Strength and limitations
One may argue that Pre-Twin Screen study has a relatively small number of twin pregnancies included in the analysis after excluding cases as listed before. Power calculation for detecting ethnicity differences generated a power=0.95 with an alpha=0.05, requiring a sample size of 220 cases, while our study included more than twice that number of cases. Regarding the centers, it seems that there is no need for the simulations to show that the sample size is large enough to identify significant statistical differences between centers, that are much larger than the standard error within each group
The main strengths of this study are the multicenter and multinational nature of the prospective data collection, conducted by a multidisciplinary team of experts, and the rigorous exclusion of all abnormal cases. Consequently, our results are generalizable. We obtained similar results to the charts reported by the FMF,16 which were derived from the retrospective analysis of a larger population. In addition, we generated curve-fitting equations for EFW, which have not been published previously and made comparisons between growth curves generated using NLME and regression analysis.
Conclusions
In this prospective, multicenter and multiethnic study of twin pregnancies, fetal growth trajectories in DC and MCDA twins were consistent with those reported by the FMF [16]. The trajectories demonstrate progressive differences in the rate of growth between DC and MCDA twins after 24-26 wks’ gestation, with small differences in growth patterns also being noted between different countries and ethnicities.
Key Points
• First multi-center, multi-national prospective fetal growth chart in twins (66)

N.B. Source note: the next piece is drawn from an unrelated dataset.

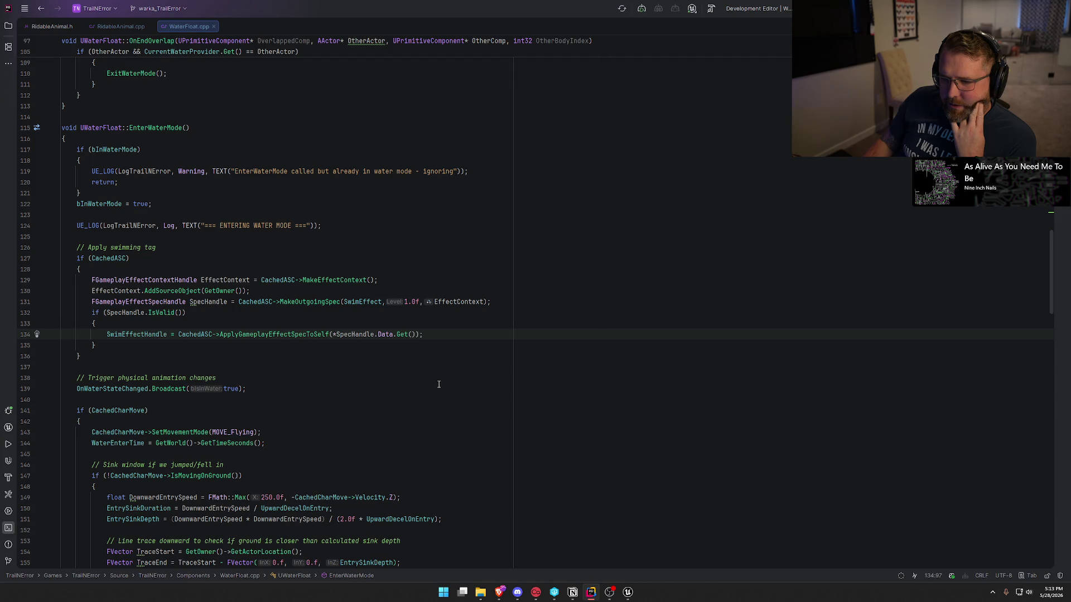
{"action": "scroll", "coordinate": [439, 384], "scroll_direction": "up", "scroll_amount": 5}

• Growth pattern varies among ethnicities and countries (47)
• The growth chart validates of the FMF ones for mono and di-chorionic twins (63)
Acknowledgments
We are grateful to all women who agreed to participate in the study and to the study nurses, midwives and patient admission centers for their help in patient admission, drawing of blood, collection of demographics and collection of all test results from outside clinics.
Ethics
Ethics approval was obtained from Shamir Medical Center, Zerifin, Israel (Trial #: 0043-20-ASF, Israel Ministry of Health Authorization #202016632), and subsequently from all other participating centers. All participants provided written informed consent. The protocol was registered at ClinicalTrials.gov (ID #: NCT04595214).
Disclosures
This project was funded by ERA PerMed project Pre-Twin Screen #2019-061. Additional funding was provided by national institutions, including: (1) Israel Ministry of Health Project #16874 (R.M., H.M.), (2) Bundesministerium für Bildung und Forschung (BMBF) which was LR Deutsches Zentrum für Luft- und Raumfahrt, # 01KU2001 (A.G.) ; (3) Deutsches Zentrum für Luft- und Raumfahrt (DLR) (#01KU2001 section A (O.K.) and Section B (A.G.)); (4) Canadian Institutes of Health Research (CIHR) (ENP-168103) and Fonds de Recherche Santé Québec (FRSQ #294417); and (5) Departament de Salut, Generalitat de Catalunya, Spain (Expedient: SLD001/19/000002).
We hereby declare that the funding organizations had no influence on the quality and nature of the data, results, evaluation or conclusions of this article.
Conflict of Interest:
All authors declare no conflict of interest.